Effective immediately, all S3 GET, PUT, and LIST operations, as well as operations that change object tags, ACLs, or metadata, are now strongly consistent. What you write is what you will read, and the results of a LIST will be an accurate reflection of what’s in the bucket

https://aws.amazon.com/blogs/aws/amazon-s3-update-strong-read-after-write-consistency/

However, that enhancement doesn't resolve this concern. There is still an important race condition potential, though it is reduced.

Amazon S3 does not support object locking for concurrent writers. If two PUT requests are simultaneously made to the same key, the request with the latest timestamp wins. If this is an issue, you must build an object-locking mechanism into your application.

https://docs.aws.amazon.com/AmazonS3/latest/userguide/Welcome.html#ConsistencyModel

The enhancements to S3 that eliminated eventual consistency do not eliminate the problem of concurrent writers -- so you still need a lock mechanism. Also, as noted in the original question, objects in S3 cannot actually be renamed atomically -- they can only be copied internally, atomically to a new object with a different object key, then the old object deleted, so both can exist for a nonzero length of time.

Of course, since the original answer was posted, SQS released FIFO queues which guarantee exactly-once delivery of messages to a properly written application.


order not guaranteed, possibility of messages delivered more than once, and more than one EC2 getting the same message

The odds of actually getting the same message more than once is low. It's merely "possible," but not very likely. If it's essentially only an annoyance if, on isolated occasions, you should happen to process a file more than once, then SQS seems like an entirely reasonable option.

Otherwise, you'll need an external mechanism.

Setting a "locked" header on the object has a problem of its own -- when you overwrite an object with a copy of itself (that's what happens when you change the metadata -- a new copy of the object is created, with the same key) then you are subject to the slings and arrows of eventual consistency.

Q: What data consistency model does Amazon S3 employ?

Amazon S3 buckets in all Regions provide read-after-write consistency for PUTS of new objects and eventual consistency for overwrite PUTS and DELETES.
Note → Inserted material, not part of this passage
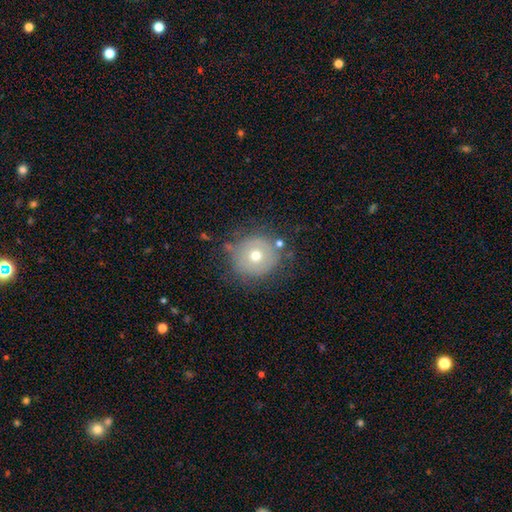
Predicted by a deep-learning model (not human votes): smooth 58%, featured or disk 30%, star or artifact 11%. Down the decision tree: how rounded — round (91%); merging — none (73%).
https://aws.amazon.com/s3/faqs/

Updating metadata is an "overwrite PUT." Your new header may not immediately be visible, and if two or more workers set their own unique header (e.g. x-amz-meta-locked: i-12345678) it's entirely possible for a scenario like the following to play out (W1, W2 = Worker #1 and #2):

W1: HEAD object (no lock header seen)
W2: HEAD object (no lock header seen)
W1: set header
W2: set header
W1: HEAD object (sees its own lock header)
W2: HEAD object (sees its own lock header)

The same or a similar failure can occur with several different permutations of timing.

Objects can't be effectively locked in an eventual consistency environment like this.


Object tag can assist here, as changing a tag doesn't create a new copy. Tag is kind of key/value pair associated to object. i.e. you need to use object level tagging.